Cruzando líneas | Votar por primera vez
Hay momentos que se saborean por mucho tiempo: esos reencuentros con quereres de la vida, las graduaciones y bodas, la bienvenida de un hijo o quizá un ascenso. Para mí era votar en una patria que me adoptó muy a fuerzas. Solo tardé 20 años en que se
cumpliera. Y ese día todo salió al revés.
Votar, para mí, es un acto de amor y resistencia. Tengo años motivando a electores apáticos para ejercer su derecho. He visto el cambio: lo bonito y lo feo de la política y las campañas, que se traducen en familias que se reconstruyen con cada ciclo de democracia. Me moría por que llegara mi momento.
Tenía sentimientos encontrados al saber que en el 2024 me convertí en ciudadana solo unos días antes de las elecciones generales y no pude votar, y esta vez sentía que mi debut en la democracia estadounidense no sería tan glamuroso porque quemé mi primer cartucho en unas elecciones primarias en mira de las de medio término. Nada tan poco sexy y atractivo que eso. Pero ¡qué va!, para mí fue igual de emocionante.
Había leído y escrito tanto sobre el proceso que no me lo imaginaba así. Las elecciones en México se viven muy distinto. Aquí te dan una calcomanía y en mi otra patria te pintan el pulgar. Aquí te imprimen una boleta personalizada y la cuentan en el lugar; en México, el voto es secreto y lo tardan en contar. Aquí puedo votar donde sea; allá tengo una casilla asignada; aquí podría haber escogido llenar la boleta en casa, pero allá no existe el voto por correo. Hay tantas cosas que damos por sentado.
Cargaba con mi pasaporte en el bolsillo creyendo que eso me acreditaría, sin lugar a duda, como ciudadana. No lo necesité. Un escaneo de la licencia de conducir fue suficiente para verificar mi identidad. Qué ironía. No necesito el pasaporte para votar, pero sí para andar por la vida.
No hubo fila. Cero minutos de espera; ninguna persona antes de mí. Pero en lo que iba de un lado a otro, yo avanzaba con una mezcla de nervios y orgullo, como quien entra a una casa nueva sabiendo que todavía no conoce todos los rincones, pero ya entiende que le pertenece.

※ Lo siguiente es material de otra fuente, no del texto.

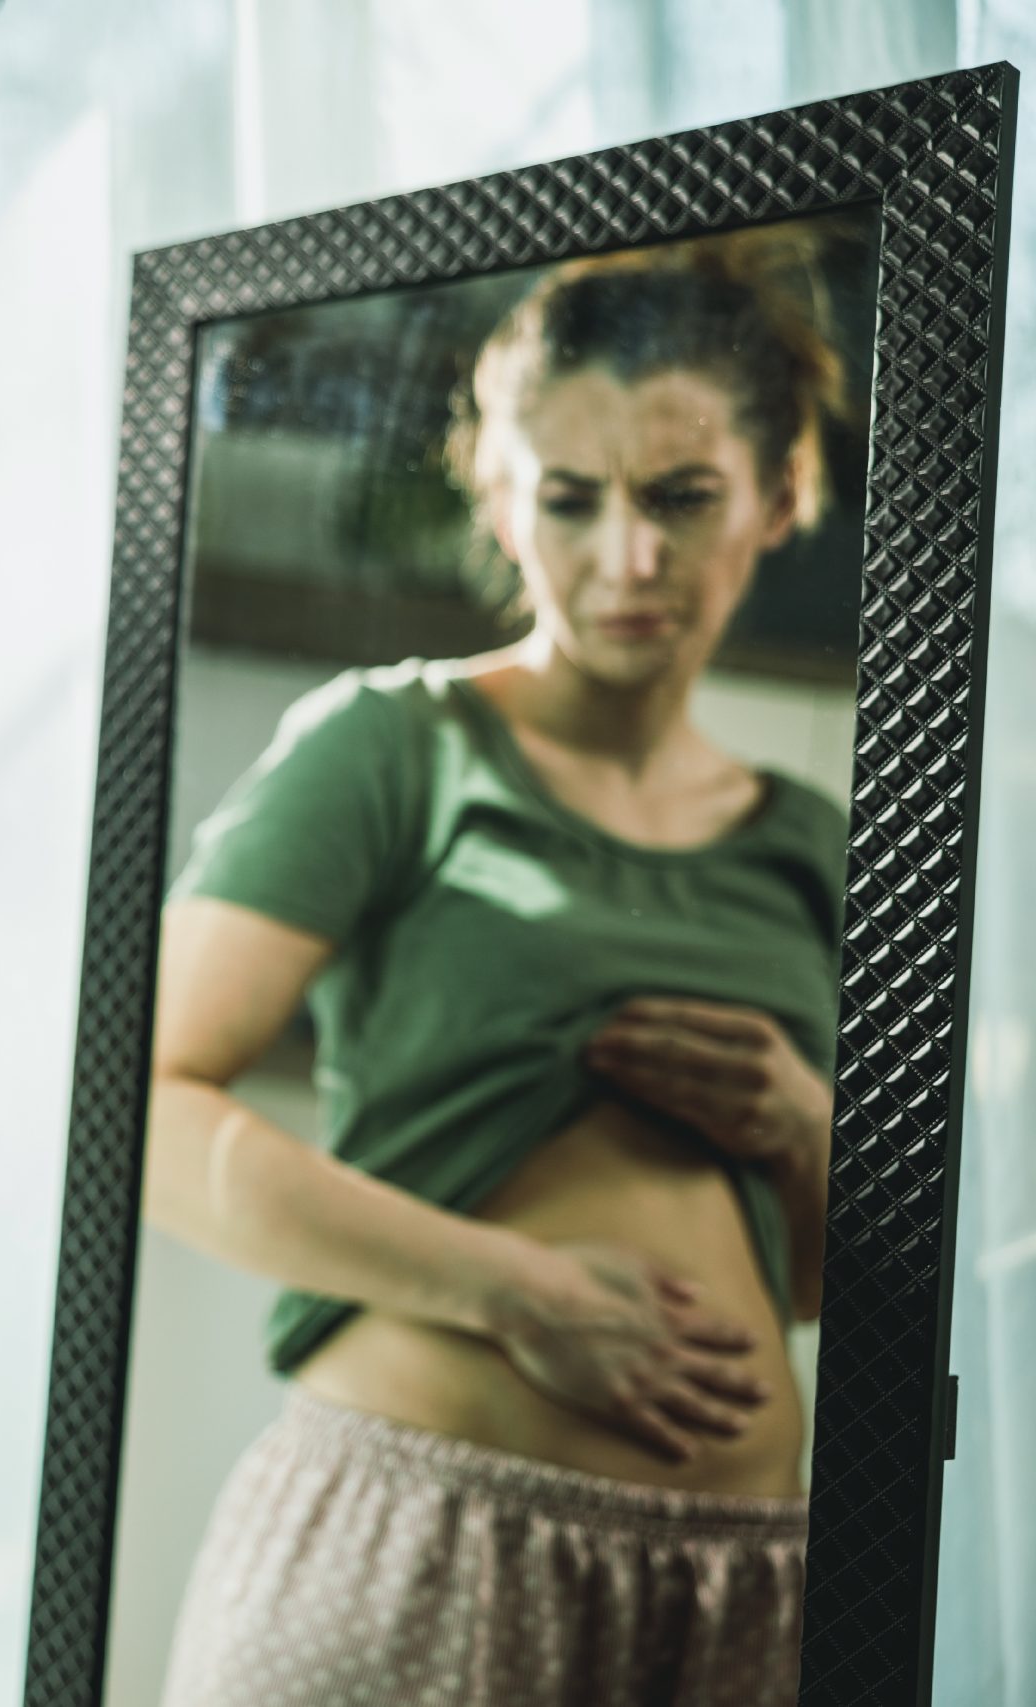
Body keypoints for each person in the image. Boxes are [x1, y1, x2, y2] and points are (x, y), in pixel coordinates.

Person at [148, 228, 854, 1707]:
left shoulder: (819, 846)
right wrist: (516, 1293)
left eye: (681, 499)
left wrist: (804, 1127)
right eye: (572, 501)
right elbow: (145, 1109)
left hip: (750, 1590)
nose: (628, 561)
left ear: (784, 493)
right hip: (419, 1549)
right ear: (500, 494)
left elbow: (828, 1288)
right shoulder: (390, 748)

Soy una votante independiente a la que le tocó escoger un partido. Pero yo no voté por candidatos, sino por las muchas personas que nunca han tenido esa posibilidad de rellenar los círculos que defienden el futuro de un estado. También pensé en los que
me han dicho que no votan porque “nada cambia”. Pensé también en México, en su lealtad a mi memoria, en el país donde aprendí que la democracia se defiende incluso cuando incomoda.
Salir de la casilla me dejó una emoción difícil de nombrar. No fue euforia. No fue alivio ni adrenalina. Fue algo más profundo: pertenencia. Esa certeza de que ya no estaba mirando desde afuera una puerta cerrada, sino participando, aunque fuera en una primaria, en una conversación que también me nombra, me inquieta… me tiene que reflejar.
Mi primer voto en Estados Unidos no llegó como una escena perfecta. Llegó con confusión, con prisa y con esa ironía tan mía de tener que aprender el sistema en el mismo acto de usarlo. Pero quizá así son los comienzos verdaderos: torpes, imperfectos y aun así inolvidables.
Porque votar no es solo depositar una boleta. Es decir “aquí estoy”. Es reclamar lugar. Es entender que la ciudadanía no se estrena en un discurso ni en una ceremonia, sino en la decisión concreta de ejercer un derecho que a muchas nos costó años, papeles, esperas y paciencia.
Yo voté por primera vez. Y aunque todo salió al revés, al final salió justo como debía: con memoria, con convicción y con mi blusa mexicana de la suerte que me demuestra que uno no tiene que desnudarse de su identidad para ser parte de algo.